A rejeição do eleitorado feminino ao candidato Jair Bolsonaro (PSL), refletida em todas as pesquisas e que no último Datafolha, do dia 10 de setembro, chegou a 49%, se materializou nas últimas duas semanas como um grupo massivo de debate político no Facebook. O "Mulheres unidas contra Bolsonaro" já conta mobilizou mais de um milhão e meio de usuárias da rede social e, a cada minuto, recebe 10.000 novos pedidos de participação. Para os usuários que não são membros do grupo, o número visível de participantes é menor —860 mil na última atualização desta reportagem—, porque reflete apenas o número de perfis que realmente estão ativos nos debates do mesmo (os demais estão esperando autorização para participar ou ainda não responderam o convite feito pelas demais), conforme explicou a EL PAÍS um porta-voz do Facebook.
O grupo se define como apartidário ("A única bandeira é ser anti-Bolsonaro", diz Teixeira), mas existem postagens fixas sobre os demais candidatos à presidência, nos quais as simpatizantes de cada um podem publicar informações sobre eles e suas propostas. "Acredito que muitas indecisas decidiram em quem votar com base nessas discussões online", comenta a publicitária.
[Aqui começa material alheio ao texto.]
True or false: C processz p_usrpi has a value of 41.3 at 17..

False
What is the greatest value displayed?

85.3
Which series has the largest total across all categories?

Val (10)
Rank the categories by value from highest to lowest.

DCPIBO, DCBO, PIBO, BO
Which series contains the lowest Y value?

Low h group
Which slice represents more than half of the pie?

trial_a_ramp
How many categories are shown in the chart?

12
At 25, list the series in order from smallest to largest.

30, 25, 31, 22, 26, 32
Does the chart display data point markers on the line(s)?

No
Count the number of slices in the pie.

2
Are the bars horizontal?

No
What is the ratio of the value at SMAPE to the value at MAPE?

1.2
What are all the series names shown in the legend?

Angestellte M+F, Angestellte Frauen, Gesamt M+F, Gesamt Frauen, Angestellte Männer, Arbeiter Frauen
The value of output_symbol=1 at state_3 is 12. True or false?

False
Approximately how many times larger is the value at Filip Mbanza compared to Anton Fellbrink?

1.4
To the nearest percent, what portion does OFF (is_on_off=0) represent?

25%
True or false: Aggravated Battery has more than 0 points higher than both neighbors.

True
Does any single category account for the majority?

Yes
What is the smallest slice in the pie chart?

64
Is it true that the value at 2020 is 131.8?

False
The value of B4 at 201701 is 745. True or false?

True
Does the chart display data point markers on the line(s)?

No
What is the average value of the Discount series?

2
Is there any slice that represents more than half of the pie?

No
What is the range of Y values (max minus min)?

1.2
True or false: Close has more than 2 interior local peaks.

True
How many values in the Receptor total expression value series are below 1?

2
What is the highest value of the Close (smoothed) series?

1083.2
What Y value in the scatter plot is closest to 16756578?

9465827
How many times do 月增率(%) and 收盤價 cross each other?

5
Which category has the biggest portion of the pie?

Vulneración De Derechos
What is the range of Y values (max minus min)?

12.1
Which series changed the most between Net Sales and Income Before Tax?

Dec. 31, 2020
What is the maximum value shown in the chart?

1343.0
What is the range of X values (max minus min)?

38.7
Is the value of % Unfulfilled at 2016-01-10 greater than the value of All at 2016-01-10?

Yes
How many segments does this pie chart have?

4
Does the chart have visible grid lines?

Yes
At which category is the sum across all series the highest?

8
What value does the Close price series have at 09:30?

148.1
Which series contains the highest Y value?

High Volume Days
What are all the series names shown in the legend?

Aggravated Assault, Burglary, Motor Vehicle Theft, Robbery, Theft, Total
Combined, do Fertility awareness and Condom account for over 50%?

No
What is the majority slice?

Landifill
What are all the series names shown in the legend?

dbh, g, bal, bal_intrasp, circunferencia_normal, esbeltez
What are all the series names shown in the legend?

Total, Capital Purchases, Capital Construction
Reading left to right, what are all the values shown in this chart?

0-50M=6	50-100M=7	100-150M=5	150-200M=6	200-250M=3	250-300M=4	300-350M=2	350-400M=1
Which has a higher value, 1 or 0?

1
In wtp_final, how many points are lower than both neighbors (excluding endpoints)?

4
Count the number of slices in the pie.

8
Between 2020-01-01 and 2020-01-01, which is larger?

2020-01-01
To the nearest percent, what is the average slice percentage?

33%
Com um perfil de participantes que vai desde adolescentes até senhoras que, por lei, já não precisariam mais votar, o grupo é espaço de discussão de mulheres que enfrentam familiares e amigos na tentativa de combater o voto ao que consideram "um candidato nefasto". "Meu marido é um coronel militar que vai votar nele. Já não sei mais o que fazer, só penso em rasgar o título de eleitor dele ou esconder seus documentos para que ele não possa votar", conta uma professora de 62 anos, que prefere não se identificar.
As participantes definem o grupo como um "elo de ligação", um espaço de reunião onde elas pudessem debater política livremente, sem ser silenciadas. "Porque quando fazíamos postagens individuais, sempre havia mansplaining (explicação masculina), homens nos atacando com termos chulos, assédio. Há casos até de usuários que tiraram print de fotos das meninas e espalharam por aí, éramos atacadas pelos seguidores de Bolsonaro, que são bastante agressivos. Faltava esse espaço para debate", conta Teixeira.
Também são muitas as postagens de usuárias que desabafam sobre violência doméstica e relações abusivas e de mulheres trans que agradecem por terem encontrado um “espaço solidário”. "Sinto que o Brasil todo está lá. É muito maior do que só um grupo contra Bolsonaro", afirma a publicitária, que destaca que as participantes "não são contra a pessoa" do presidenciável. "Ele é um ser humano que merece respeito. Inclusive, lamentamos muito o ocorrido [referindo-se ao ataque à faca sofrido por Bolsonaro no dia 6 de setembro]. Não somos favoráveis a nenhum tipo de violência ou discurso de ódio, queremos vencê-lo nas urnas".
Foi justamente depois desse atentado que o candidato registrou um crescimento entre três e dois pontos percentuais na intenção de voto feminino, de acordo com as últimas pesquisas Datafolha e Ibope, respectivamente. "O esfaqueamento mobilizou parte dos eleitores indecisos, principalmente as mulheres, que se solidarizaram com o candidato", avalia a antropóloga e cientista social Rosana Pinheiro-Machado.
Por outro lado, a cientista política acredita que o ataque foi também a "faísca" para que mais mulheres se mobilizassem contra Bolsonaro. "A mensagem sobre o voto feminino como faixa de contenção contra ele já vinha circulando e esse atentado disparou o medo de que se gerasse mais simpatia pelo candidato e que levasse a uma vitória sua no primeiro turno".
Para além das eleições
Pinheiro-Machado considera que o movimento de "mulheres unidas contra Bolsonaro" pode ter o mesmo impacto no Brasil que a marcha das mulheres contra Trump nos Estados Unidos, mas matiza que, para isso, o milhão de participantes do grupo virtual tem que se traduzir nas ruas para que se possa gerar um fato político relevante. "Desde a primavera feminista, quem consegue se organizar hoje no Brasil são basicamente as mulheres", diz.
E as organizadoras e participantes da plataforma na rede social não pretendem parar. Elas contam que já consideram mudar o nome do grupo depois das eleições para se tornar, de fato, um movimento que promova rodas de conversa, debates e outras ações em prol dos direitos das mulheres. "Não são só as eleições, temos uma série de pautas pelas quais lutar, como contra o Estatuto do Nascituro [PL 5069/13, que dificultará o acesso ao aborto em casos de estupro], ou a favor da criação de uma lei para criminalizar o assédio", afirma Teixeira.